Cuando Shrek (2001) apareció en las salas de cine ofreció un espectáculo divertido para los niños y con mensajes irreverentes para los adultos, algo que nunca antes había hecho otra película animada comercial de Estados Unidos.

Entre la mojigatería de las películas familiares de Walt Disney y el sentido intelectual y social hecho por Pixar, este ogro verde venía a reírse de ambos estudios.

La dupleta humorística del burro y del ogro (más las excelentes interpretaciones vocales de Eddie Murphy y Mike Mayers) condujo a que Shrek fuera una máquina de hacer dinero (obtuvo 455.1 millones de dólares) y además gustó al 89% de los expertos del planeta.

Con esto de su lado, era una obligación que viniera una continuación en 2004. Si bien Shrek 2 bajó la intensidad del humor escatológico de la primera, sí pudo agradar al público en general gracias a sus simpáticos gags y sus estupendos números musicales. ¿Resultado? Volvió a seducir al 89% de los críticos y obtuvo 880.8 millones de dólares en su recorrido planetario (es la más lucrativa del cuarteto).
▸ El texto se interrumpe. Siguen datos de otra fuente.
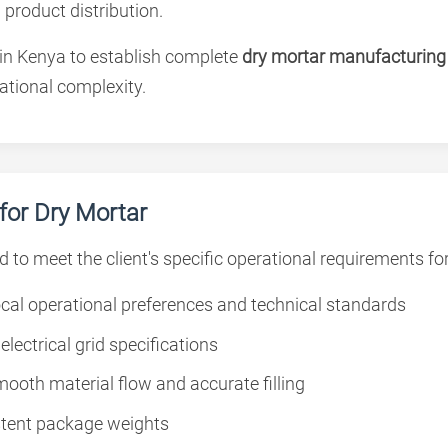
 product distribution.
 in Kenya to establish complete
dry mortar manufacturing f
tional complexity.
or Dry Mortar
d to meet the client's specific operational requirements f
cal operational preferences and technical standards
lectrical grid specifications
ooth material flow and accurate filling
stent package weights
Shrek the Third (2007) está en la posición 27 de las películas de mayor venta de boleterías de la historia del cine con 791.1 millones de dólares, pero a solo el 41% de los especialistas les pareció correcta, porque las sorpresas argumentales escaseaban. Quizás porque es la más infantil del grupo. Era la primera vez que el pueblo y los conocedores no se ponían de acuerdo.

La cuarta parte se titula en español Shrek para siempre (en inglés es “Shrek Forever After”) y fue estrenada el pasado 1 de mayo en Estados Unidos, por lo que aterriza en Panamá con mucha tardanza. Después se quejan de que los piratas se les adelantan.

Este cierre definitivo de las andanzas del ogro no solo es la que menos billetes verdes ha producido de todas (va por los 375 millones de dólares), sino que además es la que peores y merecidos comentarios negativos ha recibido, ya que recibió el apoyo del 57% de los críticos.

Aunque la idea de plantear que Shrek es una vieja estrella en decadencia, por más que en principio es funcional que Fiona ni el burro lo quieran, a medida que pasa la trama uno se aburre con el destino de este personaje y desea que venga pronto la película en la que el Gato con Botas tenga la responsabilidad de ser el protagonista.

Sí, a rey muerto en tiquetes, que viva el siguiente monarca. ¿Será por eso que los más efectivos chistes están a cargo del felino?